Philanthropy: it’s a word that conjures up images of extravagant gala benefits, celebrity-founded charities, and national non-profit organizations. It is traditionally associated with large-scale acts of aid—significant amounts of money, clothing, and food donated to impoverished countries in need. Today, acts of philanthropy can operate on a smaller scale. Various community service groups, obscure student travel programs, and random, benevolent individuals all contribute to provide foreign aid to distressed countries. There is no prerequisite needed to help—anyone from anywhere can commit to a cause with sufficient time and money. Due to the advent of social media, charitable efforts are thoroughly documented: selfies taken with every child in the village, an Instagram post of the sun setting over a freshly painted house, and thousands of status updates reiterating the value of their “unforgettable experiences.” How helpful are these small-scale service trips? What are those posts actually showing?

Instead of improving conditions overseas, the combination of unchecked assistance and inexperienced volunteers has created more economic issues in foreign countries than before aid began. In his book Toxic Charity, urban activist Robert Lupton writes: “Contrary to popular belief, most missions trips and service projects do not: empower those being served, engender healthy cross-cultural relationships, improve quality of life, relieve poverty, change the lives of participants [or] increase support for long-term missions work.” Haiti, a country struck with natural disaster, has received $8.3 billion in the past four decades, but is 25 percent poorer than it was previously in 1945 and is currently the poorest country in Western Hemisphere.

“If you have too much of something, the price of the product will drop,” Lupton writes, explaining the relationship between excess aid and increased unemployment rates. Following an earthquake or a hurricane, volunteers spring to action, organizing donations for disaster relief— collecting clothes and canned foods for the cold and the hungry.

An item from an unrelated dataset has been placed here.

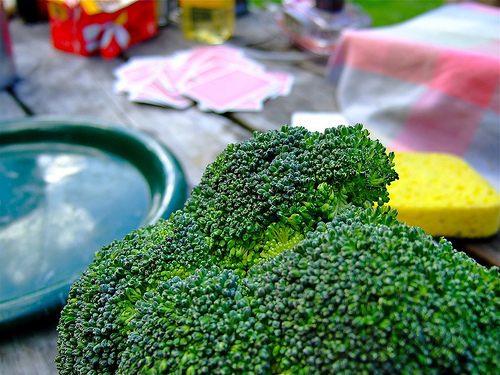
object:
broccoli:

Regions like East Africa, which used to have large clothing industries, now circulate an abundance of donated apparel, sold by street vendors for “less than a dollar,” according to Lupton. With every donated shoe and shirt, unemployment rises as there is a surplus of supplies, but a lack of demand. The clothing industries have been forced to close; simultaneously, destroying any job opportunities that had previously been available. Although aid is encouraged, it should be limited to providing necessities and strictly meeting the demands of those in need.

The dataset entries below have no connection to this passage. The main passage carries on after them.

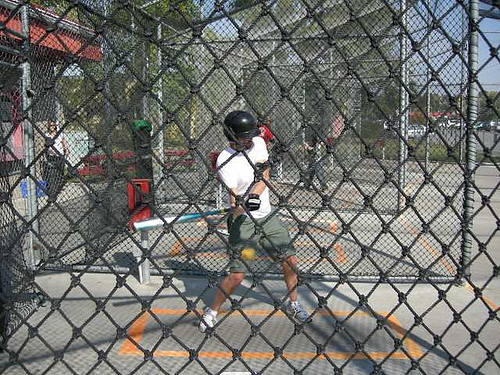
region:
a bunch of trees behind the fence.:
[95, 0, 190, 47]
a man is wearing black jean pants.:
[306, 166, 327, 183]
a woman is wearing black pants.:
[44, 157, 59, 190]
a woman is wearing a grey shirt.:
[46, 136, 63, 151]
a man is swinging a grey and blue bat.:
[129, 203, 231, 238]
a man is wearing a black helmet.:
[216, 107, 267, 143]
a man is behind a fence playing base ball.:
[125, 103, 350, 338]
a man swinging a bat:
[126, 93, 334, 338]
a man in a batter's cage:
[115, 68, 369, 333]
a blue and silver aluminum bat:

Shifting away from nationwide humanitarian organizations to newly-founded service programs, the quality of aid has severely deteriorated. These new programs are often made for profit and designed to make its young participants feel a sense of accomplishment, rather than addressing actual issues. Programs that are slowly gaining popularity, such as Rustic Pathways and Cross-Cultural Solutions, fix their itineraries to include ample free time and countless outdoor excursions—more closely resembling a vacation than a mission trip. Many do not require any former experience on the part of the volunteer, allowing middle school and high school teens to build houses and paint walls prior to having ever held a hammer or a rolling brush. Due to this lack of volunteer experience, these programs cannot move forward to target larger, long-term problems in the community and can only continuously provide relief aid. In his article “Why You Should Consider Canceling Your Short-Term Mission Trips,” journalist Darren Carlson describes his own experience on a service trip—watching workers repaint houses “twenty times by twenty-two different short-term teams,” showing how programs often recycle tasks just to give the volunteers something to do. Unregulated and unproven, these new programs fail to provide substantial aid and lack long-term solutions for long-term problems.

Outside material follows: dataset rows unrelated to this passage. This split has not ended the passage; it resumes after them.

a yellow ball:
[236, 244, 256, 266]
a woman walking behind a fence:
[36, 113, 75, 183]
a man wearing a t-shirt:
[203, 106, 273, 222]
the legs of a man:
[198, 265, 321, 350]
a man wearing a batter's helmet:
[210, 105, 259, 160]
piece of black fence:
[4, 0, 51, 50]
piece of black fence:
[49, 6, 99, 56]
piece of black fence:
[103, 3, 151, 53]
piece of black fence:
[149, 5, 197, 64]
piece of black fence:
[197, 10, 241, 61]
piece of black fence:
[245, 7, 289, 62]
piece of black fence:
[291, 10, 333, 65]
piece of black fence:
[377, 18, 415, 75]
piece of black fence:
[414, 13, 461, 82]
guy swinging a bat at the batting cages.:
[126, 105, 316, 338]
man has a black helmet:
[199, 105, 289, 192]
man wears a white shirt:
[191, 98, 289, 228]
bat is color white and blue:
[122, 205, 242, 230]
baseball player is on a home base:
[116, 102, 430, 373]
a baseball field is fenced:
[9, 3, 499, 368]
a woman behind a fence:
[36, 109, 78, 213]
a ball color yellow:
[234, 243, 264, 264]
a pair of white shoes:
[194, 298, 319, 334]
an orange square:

Skimming through the testimonies of seasoned Cross-Cultural Solutions volunteers, the majority include comments about taking pictures with the local kids, the stunning geographical beauty of the region, and the cathartic, life-changing nature of the entire experience. Blatantly missing are mentions of difficulties: language barriers, challenging work, and obstacles that were faced. It is apparent that some, or most, of these helpers volunteered to derive personal benefit from these trips—to have that amazing experience in the “cool” location while taking enough pictures to remember it for a lifetime.

It would have been more cost-effective, stimulative of the local economy, and efficient for the orphanage to take our money and hire locals to do the work, but there we were trying to build straight walls without a level,” admits one “voluntourist.” This savior complexthe need to be benevolent to seem kind and philanthropiconly harms those that are deserving of help. Increasing “voluntourism” allows us to cleanse our own consciences, at the expense of creating harmful consequences for the people we aim to help. It’s only by fully understanding what the community needs that actions can be taken to create beneficial, long-term solutions.